▸ Required work
Write out the entire listing below exactly as it appears, minus any pictures.

---------- Material for the task

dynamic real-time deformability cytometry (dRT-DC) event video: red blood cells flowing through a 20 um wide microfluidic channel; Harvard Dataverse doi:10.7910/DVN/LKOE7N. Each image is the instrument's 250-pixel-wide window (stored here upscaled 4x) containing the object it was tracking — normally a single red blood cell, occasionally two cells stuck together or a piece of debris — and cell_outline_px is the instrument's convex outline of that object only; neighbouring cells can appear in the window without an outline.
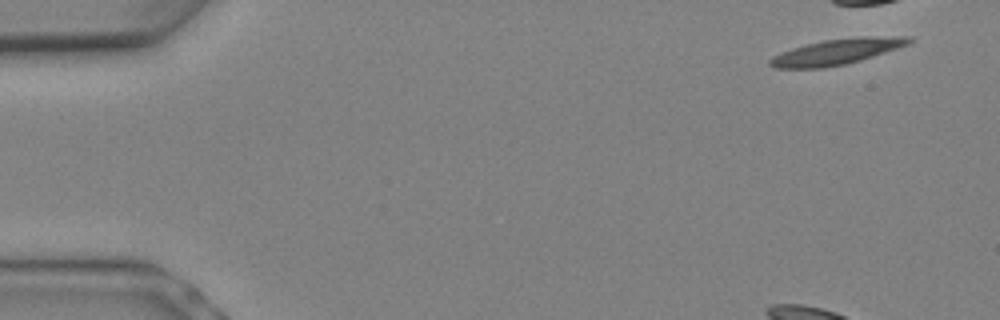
{"species": "Egyptian fruit bat (a non-hibernating species)", "species_latin": "Rousettus aegyptiacus", "temperature_condition": "warm", "stored_images_in_passage": 22, "camera_frame_rate_fps": 3000, "um_per_image_px": 0.085, "animal": {"sex": "female"}, "frame": {"image": 1, "passage_image": 1, "time_ms": 0.0, "image_size_px": [1000, 320], "cell_outline_px": [[912, 40], [908, 44], [860, 60], [844, 64], [824, 68], [776, 68], [768, 64], [768, 60], [772, 56], [792, 48], [824, 40], [864, 36], [912, 36]], "centroid_in_image_um": [71.1, 4.39], "position_along_channel_um": 13.9, "area_um2": 20.52}}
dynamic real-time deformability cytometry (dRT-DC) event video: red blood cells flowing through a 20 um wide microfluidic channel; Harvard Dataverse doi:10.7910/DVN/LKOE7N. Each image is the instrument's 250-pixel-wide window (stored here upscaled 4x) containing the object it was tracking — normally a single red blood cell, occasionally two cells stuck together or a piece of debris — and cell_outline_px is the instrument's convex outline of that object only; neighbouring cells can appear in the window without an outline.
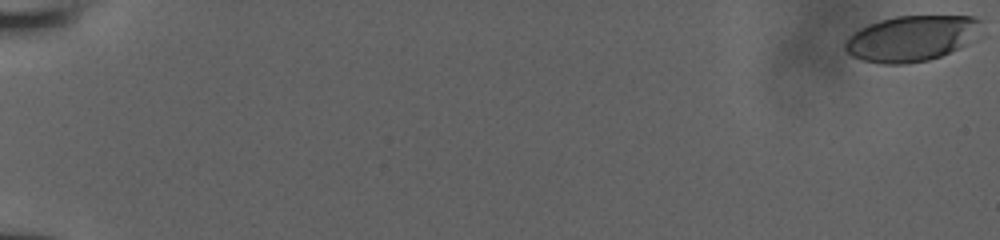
{"species": "human", "species_latin": "Homo sapiens", "temperature_condition": "room temperature", "stored_images_in_passage": 48, "camera_frame_rate_fps": 3000, "um_per_image_px": 0.085, "donor": {"sex": "male"}, "frame": {"image": 1, "passage_image": 1, "time_ms": 0.0, "image_size_px": [1000, 240], "cell_outline_px": [[980, 20], [968, 44], [940, 56], [928, 60], [904, 64], [884, 64], [860, 60], [852, 56], [844, 48], [844, 44], [860, 28], [868, 24], [880, 20], [896, 16], [976, 16]], "centroid_in_image_um": [77.42, 3.27], "position_along_channel_um": 7.6, "area_um2": 35.6}}
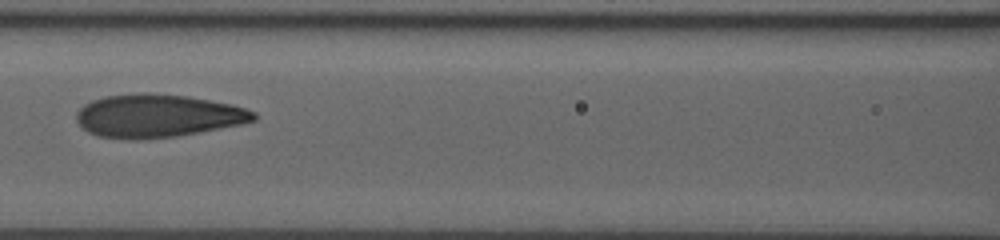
{"frame": {"image": 2, "passage_image": 28, "time_ms": 9.0, "image_size_px": [1000, 240], "cell_outline_px": [[256, 120], [240, 124], [176, 136], [140, 140], [128, 140], [100, 136], [88, 132], [76, 120], [76, 112], [84, 104], [92, 100], [104, 96], [140, 92], [152, 92], [188, 96], [232, 104], [256, 112]], "centroid_in_image_um": [13.37, 9.83], "position_along_channel_um": 153.2, "area_um2": 44.68}}
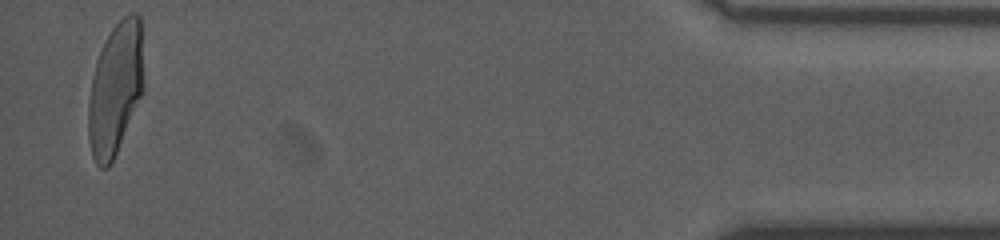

--------------------

▸ Completed task
dynamic real-time deformability cytometry (dRT-DC) event video: red blood cells flowing through a 20 um wide microfluidic channel; Harvard Dataverse doi:10.7910/DVN/LKOE7N. Each image is the instrument's 250-pixel-wide window (stored here upscaled 4x) containing the object it was tracking — normally a single red blood cell, occasionally two cells stuck together or a piece of debris — and cell_outline_px is the instrument's convex outline of that object only; neighbouring cells can appear in the window without an outline.
{"species": "Egyptian fruit bat (a non-hibernating species)", "species_latin": "Rousettus aegyptiacus", "temperature_condition": "warm", "stored_images_in_passage": 22, "camera_frame_rate_fps": 3000, "um_per_image_px": 0.085, "animal": {"sex": "female"}, "frame": {"image": 1, "passage_image": 1, "time_ms": 0.0, "image_size_px": [1000, 320], "cell_outline_px": [[912, 40], [908, 44], [860, 60], [844, 64], [824, 68], [776, 68], [768, 64], [768, 60], [772, 56], [792, 48], [824, 40], [864, 36], [912, 36]], "centroid_in_image_um": [71.1, 4.39], "position_along_channel_um": 13.9, "area_um2": 20.52}}
dynamic real-time deformability cytometry (dRT-DC) event video: red blood cells flowing through a 20 um wide microfluidic channel; Harvard Dataverse doi:10.7910/DVN/LKOE7N. Each image is the instrument's 250-pixel-wide window (stored here upscaled 4x) containing the object it was tracking — normally a single red blood cell, occasionally two cells stuck together or a piece of debris — and cell_outline_px is the instrument's convex outline of that object only; neighbouring cells can appear in the window without an outline.
{"species": "human", "species_latin": "Homo sapiens", "temperature_condition": "room temperature", "stored_images_in_passage": 48, "camera_frame_rate_fps": 3000, "um_per_image_px": 0.085, "donor": {"sex": "male"}, "frame": {"image": 1, "passage_image": 1, "time_ms": 0.0, "image_size_px": [1000, 240], "cell_outline_px": [[980, 20], [968, 44], [940, 56], [928, 60], [904, 64], [884, 64], [860, 60], [852, 56], [844, 48], [844, 44], [860, 28], [868, 24], [880, 20], [896, 16], [976, 16]], "centroid_in_image_um": [77.42, 3.27], "position_along_channel_um": 7.6, "area_um2": 35.6}}
{"frame": {"image": 2, "passage_image": 28, "time_ms": 9.0, "image_size_px": [1000, 240], "cell_outline_px": [[256, 120], [240, 124], [176, 136], [140, 140], [128, 140], [100, 136], [88, 132], [76, 120], [76, 112], [84, 104], [92, 100], [104, 96], [140, 92], [152, 92], [188, 96], [232, 104], [256, 112]], "centroid_in_image_um": [13.37, 9.83], "position_along_channel_um": 153.2, "area_um2": 44.68}}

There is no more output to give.